“If a person can be forgiven for adultery, why is there still a penalty?” There are a couple of points relative to this question. First, when one repents of whatever sin is under consideration, he or she stops committing the sin as a prerequisite to pardon. Repentance is “to change one’s way of life as the result of a complete change of thought and attitude with regard to sin and righteousness” (Greek-English Lexicon emphasis added). Forgiveness of sins in unobtainable while continuing in the sins for which a person desires pardon. Continuing to commit the sins for which one wants pardon is not repentance! Therefore, under those circumstances, there is no forgiveness of sins. Mental acknowledgement of wrongdoing does not convert sinful activity into something acceptable to God. For instance, being in a biblically impermissible marriage (though sanctioned by man’s laws) does not somehow become acceptable to God merely by one noting that he or she has violated God’s New Testament commandments about marriage, divorce and remarriage (Matthew 19:9). Jesus cited only one circumstance for which an innocent person in a divorce for the cause of fornication may (but does not have to) marry a biblically eligible person. The apostle Paul quoted our Lord regarding divorce, penning, “Now to the married I command, yet not I but the Lord: A wife is not to depart from her husband. But even if she does depart, let her remain unmarried or be reconciled to her husband. And a husband is not to divorce his wife” (1 Corinthians 7:10-11 NKJV). Jesus said not to divorce, but if a divorce occurred (when fornication was not the reason for the divorce, Matthew 19:9), the divorcees could only remain celibate or reconcile.
In the second place, often there are consequences for sin that persist despite repentance and forgiveness for sin. Moses had a relationship and fellowship with God that is evident as Moses viewed the land of Canaan to which he had been leading Israel for 40 years. However, the consequence of Moses’ sin at Kadesh was that he was forbidden to enter Canaan (Numbers 20:1-12; Deuteronomy 34:1-4). Furthermore, despite his sin and being forbidden to enter Canaan, Moses appeared in the Transfiguration of Christ (Matthew 17:1-5), implying Moses died in a right relationship with God. Nevertheless, as a consequence of his sin, God forbade Moses to enter Canaan. Again, often there are consequences for sin that persist despite repentance and forgiveness of sin.
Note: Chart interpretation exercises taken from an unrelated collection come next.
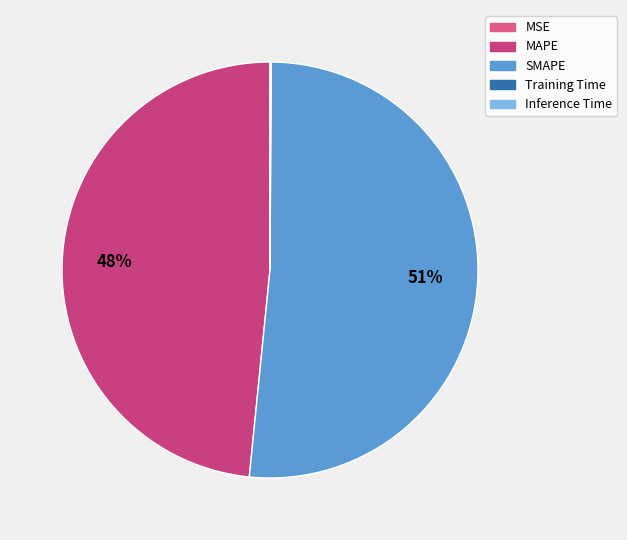

What is the total percentage of Training Time and SMAPE?

51.5%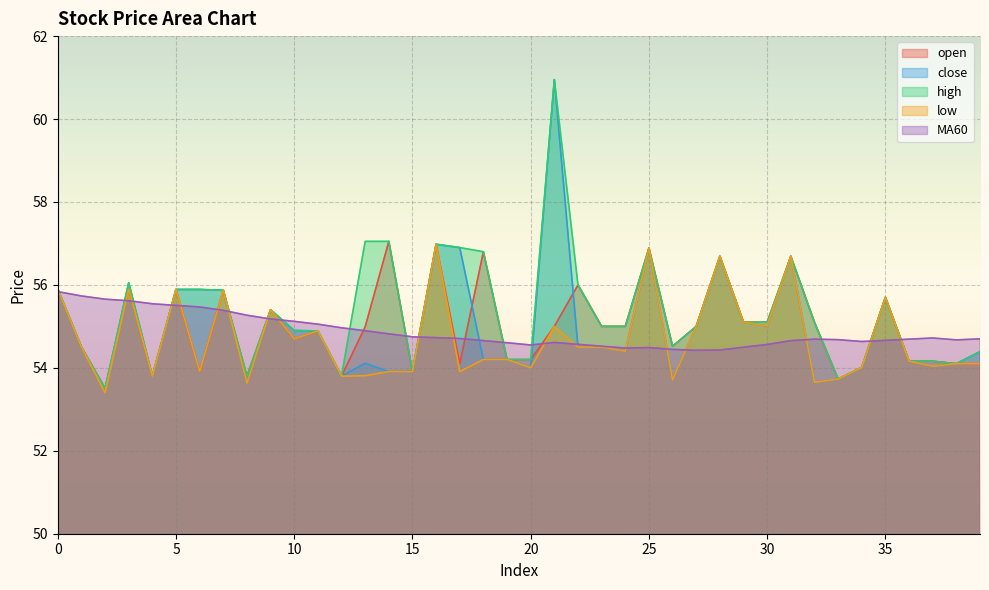

What are all the series names shown in the legend?

open, close, high, low, MA60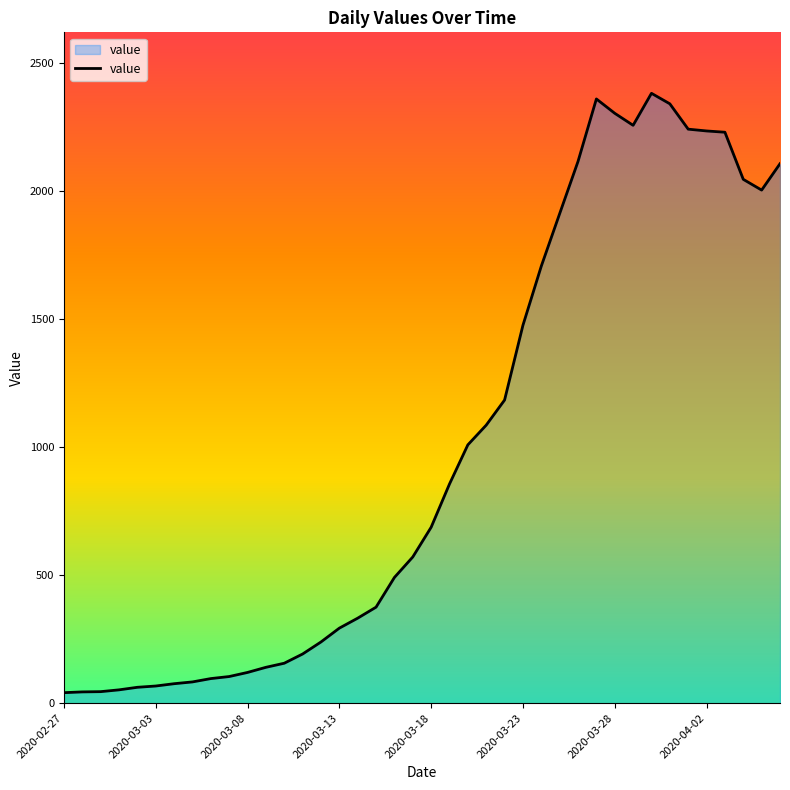

What is the difference between the maximum and minimum values?

2341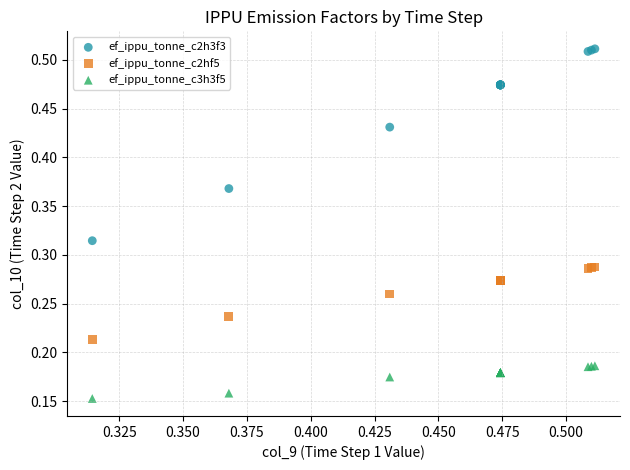

What are all the series names shown in the legend?

ef_ippu_tonne_c2h3f3, ef_ippu_tonne_c2hf5, ef_ippu_tonne_c3h3f5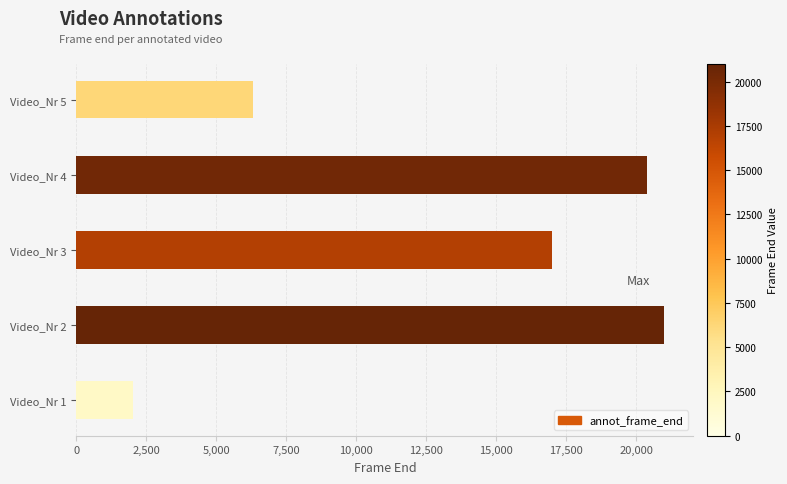

What is the ratio of the value at Video_Nr 3 to the value at Video_Nr 2?

0.8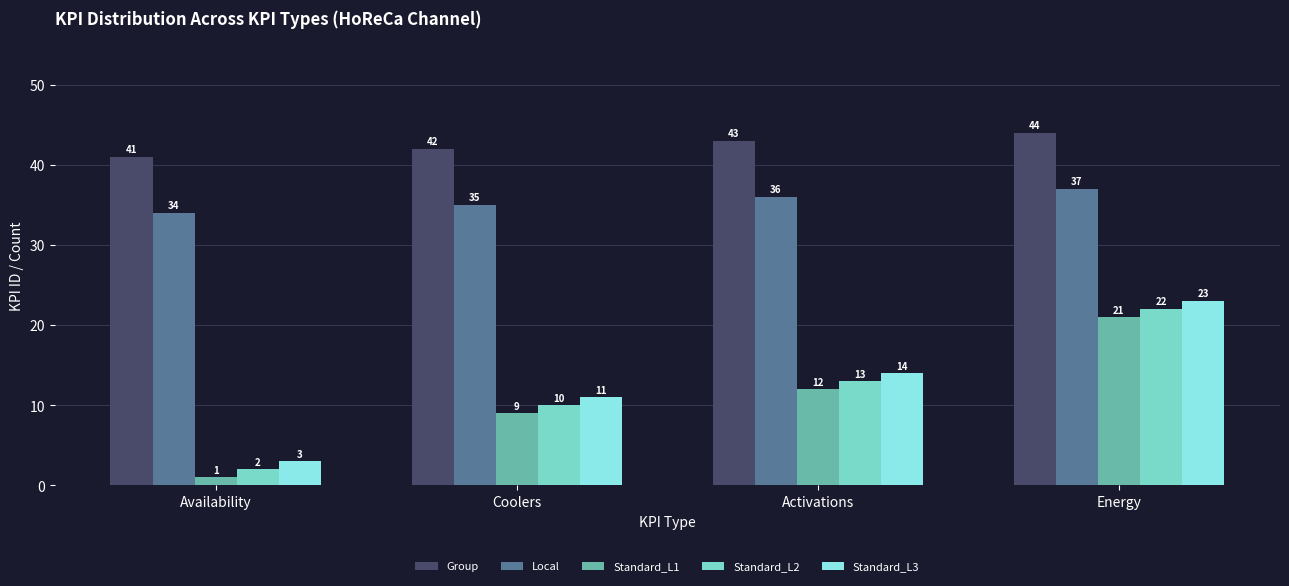

Count the number of data series in this chart.

5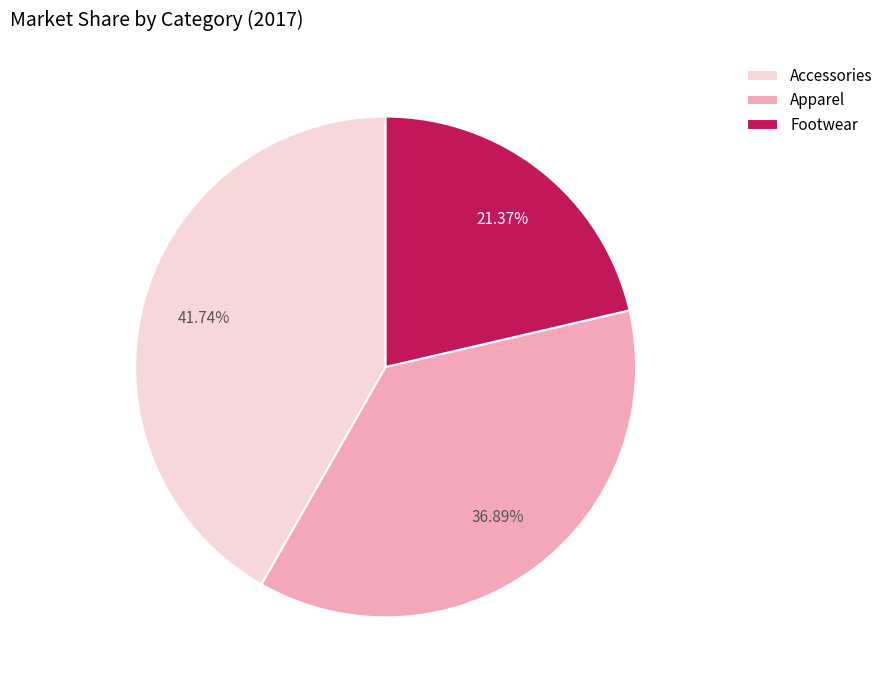

How many segments does this pie chart have?

3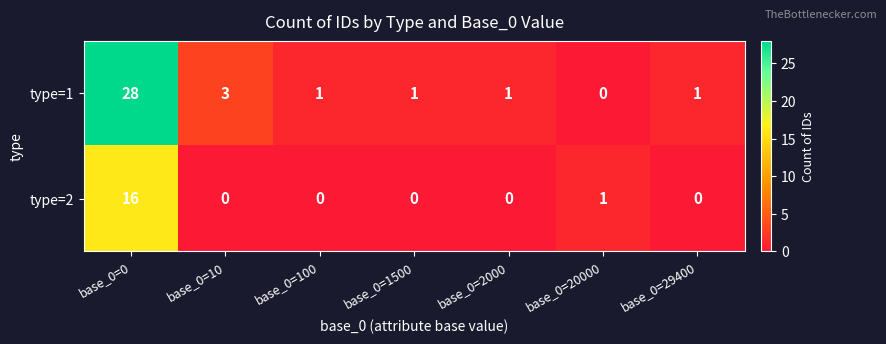

Reading left to right, transcribe all the data shown in this chart.

type=1: base_0=0=28	base_0=10=3	base_0=100=1	base_0=1500=1	base_0=2000=1	base_0=20000=0	base_0=29400=1
type=2: base_0=0=16	base_0=10=0	base_0=100=0	base_0=1500=0	base_0=2000=0	base_0=20000=1	base_0=29400=0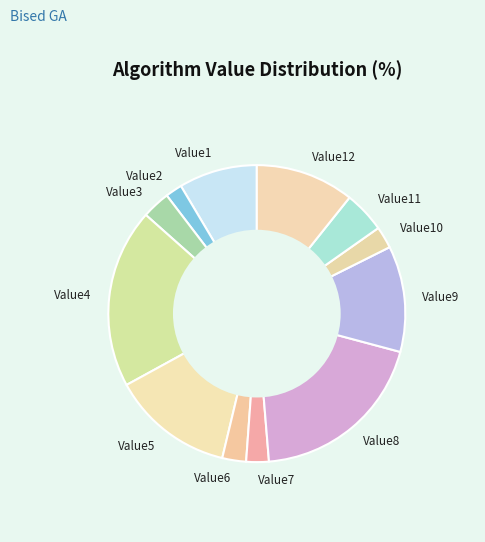

Approximately how many times larger is the value at Value4 compared to Value12?

1.8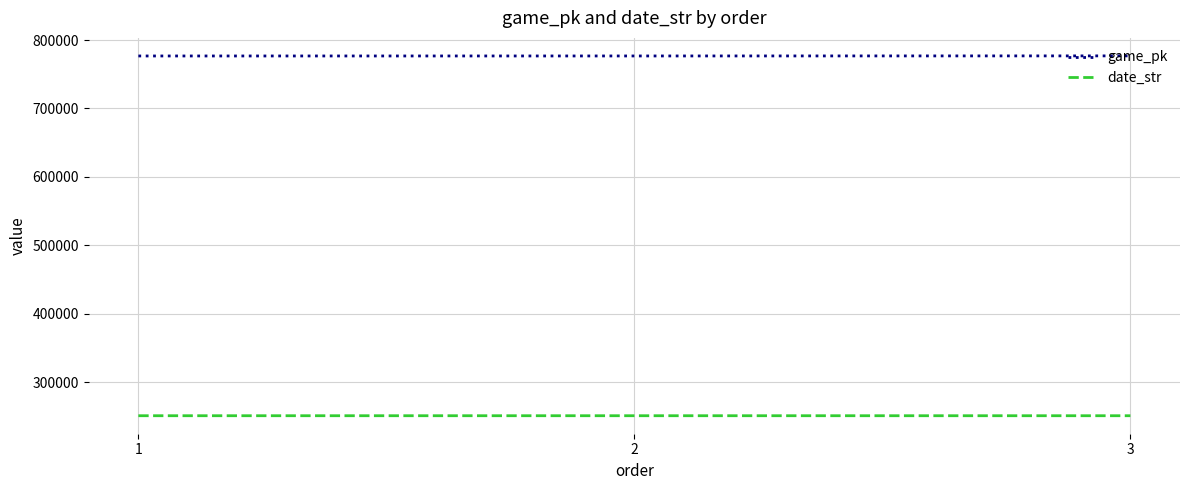

What is the highest value of the game_pk series?

776856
Contemporarily and in the Gospel Age, our Lord did not cite and the New Testament does not mention permission for guilty persons to a divorce for the cause of adultery to remarry.
Certainly, Scripture provides for the forgiveness of the sin of adultery. Paul described the array of sins formerly characteristic of Christians at Corinth, but they were forgiven of their sins when they repented of them.
No, you yourselves do wrong and cheat, and you do these things to your brethren! Do you not know that the unrighteous will not inherit the kingdom of God? Do not be deceived. Neither fornicators, nor idolaters, nor adulterers, nor homosexuals, nor sodomites, nor thieves, nor covetous, nor drunkards, nor revilers, nor extortioners will inherit the kingdom of God. And such were some of you. But you were washed, but you were sanctified, but you were justified in the name of the Lord Jesus and by the Spirit of our God. (1 Corinthians 6:8-11)
None of us, whom God created, are in a position to either question or to dispute with our Creator. “But indeed, O man, who are you to reply against God? Will the thing formed say to him who formed it, ‘Why have you made me like this?’ Does not the potter have power over the clay…” (Romans 9:20-21). Instead, all of us ought to be exceedingly grateful that God has extended to mankind grace (Ephesians 2:8) and mercy (Titus 3:5), without which there would be neither hope of salvation from past sins (Romans 3:25 KJV) nor a genuine prospect of spending an eternity in Heaven with God. When anyone reject the doctrine of Christ, he rejects God. “Therefore he who rejects this does not reject man, but God, who has also given us His Holy Spirit” (1 Thessalonians 4:8). Willfully sinning amounts to throwing away and disrespecting the sacrifice Jesus Christ – our only solution for sins (Hebrews 10:26).
Works Cited
Greek-English Lexicon Based on Semantic Domain. Electronic Database. New York: United Bible Societies, 1988.